Just look at what he did this evening: speak at the monthly meeting of the Jefferson Area Tea Party. Consider that for a moment. Perriello is, for the second year in a row, holding dozens of town hall meetings across the district. Last year he held more such meetings than any other member of congress, and I imagine he’ll set the record this year, too. That’s really quite remarkable. Those of us in the district have come to regard this as normal, but it’s really not.

Can you imagine Virgil Goode having ever done this sort of thing? Speaking at—to use the left-wing equivalent of teabaggers—a meeting of angry socialists? Taking questions, some hostile, from audiences of hundreds of people? Of course not! Save for the minimal number of debates with challengers, I don’t remember Goode ever addressing an audience more challenging than his own donors, and that includes when he was a Democrat, independent, and a Republican.

I wonder if Robert Hurt might be willing to commit to doing the same thing, if elected. Would he agree to hold two dozen public forums throughout the district each year, take unscreened questions from audience members, and respond to all of them? Like all challengers, he’d almost certainly say “yes,” but the important thing is to get him on the record, in case he does win. If he does emerge victorious next November, I’d put $50 up against anybody that he won’t meet or exceed the bar established by Perriello in this regard.

You’d be hard-pressed to find a more responsive, more open congressman in the nation than Rep. Perriello. Don’t lose sight of that.

Conservative poll shows Hurt leading Perriello.

I’m trying to figure out how to get back into the swing of things here after an extraordinarily trying month, but I do want to point out the first reasonable poll in the Fifth District. (And understand that I’m using “reasonable” loosely—this poll was conducted for the American Action Forum, a conservative group, making it inherently suspect.) Their survey shows Rep. Tom Perriello behind challenger Robert Hurt, 49/43. They do not specify the margin of error, but assuming it’s around a reasonable 3%, then they’re tied within the margin.

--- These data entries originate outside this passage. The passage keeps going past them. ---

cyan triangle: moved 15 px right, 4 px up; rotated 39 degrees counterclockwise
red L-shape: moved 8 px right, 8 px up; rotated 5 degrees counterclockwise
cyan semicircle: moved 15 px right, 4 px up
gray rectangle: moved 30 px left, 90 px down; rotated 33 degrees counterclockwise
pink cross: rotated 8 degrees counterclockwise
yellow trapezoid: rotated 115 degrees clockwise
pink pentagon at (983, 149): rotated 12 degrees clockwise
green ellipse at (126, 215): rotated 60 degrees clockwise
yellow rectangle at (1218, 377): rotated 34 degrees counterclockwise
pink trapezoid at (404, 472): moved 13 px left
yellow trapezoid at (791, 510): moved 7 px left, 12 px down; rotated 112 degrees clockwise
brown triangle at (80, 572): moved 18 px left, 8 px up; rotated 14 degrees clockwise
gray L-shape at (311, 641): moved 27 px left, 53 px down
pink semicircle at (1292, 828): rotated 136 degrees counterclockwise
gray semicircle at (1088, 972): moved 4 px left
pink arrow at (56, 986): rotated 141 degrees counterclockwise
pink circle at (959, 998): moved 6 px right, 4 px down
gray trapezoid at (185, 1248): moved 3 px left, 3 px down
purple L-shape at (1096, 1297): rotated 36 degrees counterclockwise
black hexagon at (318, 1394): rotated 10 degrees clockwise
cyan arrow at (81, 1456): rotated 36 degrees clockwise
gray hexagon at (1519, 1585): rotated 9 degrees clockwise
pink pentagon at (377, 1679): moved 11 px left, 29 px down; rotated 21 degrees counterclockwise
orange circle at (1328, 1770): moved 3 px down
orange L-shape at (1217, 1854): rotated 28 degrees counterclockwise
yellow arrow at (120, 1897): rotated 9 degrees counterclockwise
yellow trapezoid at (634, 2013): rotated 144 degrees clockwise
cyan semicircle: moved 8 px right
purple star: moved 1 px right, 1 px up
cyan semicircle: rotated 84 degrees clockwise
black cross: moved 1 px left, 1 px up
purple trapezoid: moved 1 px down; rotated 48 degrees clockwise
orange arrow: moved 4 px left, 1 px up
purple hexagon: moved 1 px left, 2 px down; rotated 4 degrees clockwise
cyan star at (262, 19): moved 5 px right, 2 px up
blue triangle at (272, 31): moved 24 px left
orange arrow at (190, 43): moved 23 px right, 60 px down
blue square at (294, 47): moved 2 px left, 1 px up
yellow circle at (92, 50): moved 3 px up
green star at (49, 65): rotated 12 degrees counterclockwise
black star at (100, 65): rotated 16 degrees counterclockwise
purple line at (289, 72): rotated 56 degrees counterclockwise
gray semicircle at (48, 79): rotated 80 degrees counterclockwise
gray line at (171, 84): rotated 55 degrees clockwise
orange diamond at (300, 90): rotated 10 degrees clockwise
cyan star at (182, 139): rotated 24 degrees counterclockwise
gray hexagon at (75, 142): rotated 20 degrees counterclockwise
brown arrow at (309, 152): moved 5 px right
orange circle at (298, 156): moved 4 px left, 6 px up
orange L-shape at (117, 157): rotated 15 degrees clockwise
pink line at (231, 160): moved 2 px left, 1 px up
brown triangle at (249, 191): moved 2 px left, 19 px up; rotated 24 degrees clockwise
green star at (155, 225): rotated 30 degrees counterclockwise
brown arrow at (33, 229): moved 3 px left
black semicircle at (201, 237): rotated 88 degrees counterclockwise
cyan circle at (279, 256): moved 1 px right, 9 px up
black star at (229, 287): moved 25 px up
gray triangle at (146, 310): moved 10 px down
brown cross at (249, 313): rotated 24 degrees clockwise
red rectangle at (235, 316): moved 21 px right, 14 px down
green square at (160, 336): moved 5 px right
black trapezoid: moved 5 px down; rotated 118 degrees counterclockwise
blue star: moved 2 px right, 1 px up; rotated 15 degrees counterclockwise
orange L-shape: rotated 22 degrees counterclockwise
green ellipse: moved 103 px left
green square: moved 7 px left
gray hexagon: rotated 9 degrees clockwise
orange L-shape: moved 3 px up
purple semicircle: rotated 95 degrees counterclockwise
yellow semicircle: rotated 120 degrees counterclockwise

Hurt’s got 75% name recognition, Perriello has 95%.

It’s entirely possible that Perriello is a few points behind Hurt now, given the political climate—these results may well be correct. And I think it’s good news that Hurt’s name recognition is comparatively low, because that gives Perriello a chance to define him. With this poll, I finally feel like this race can be assessed. Let the games begin.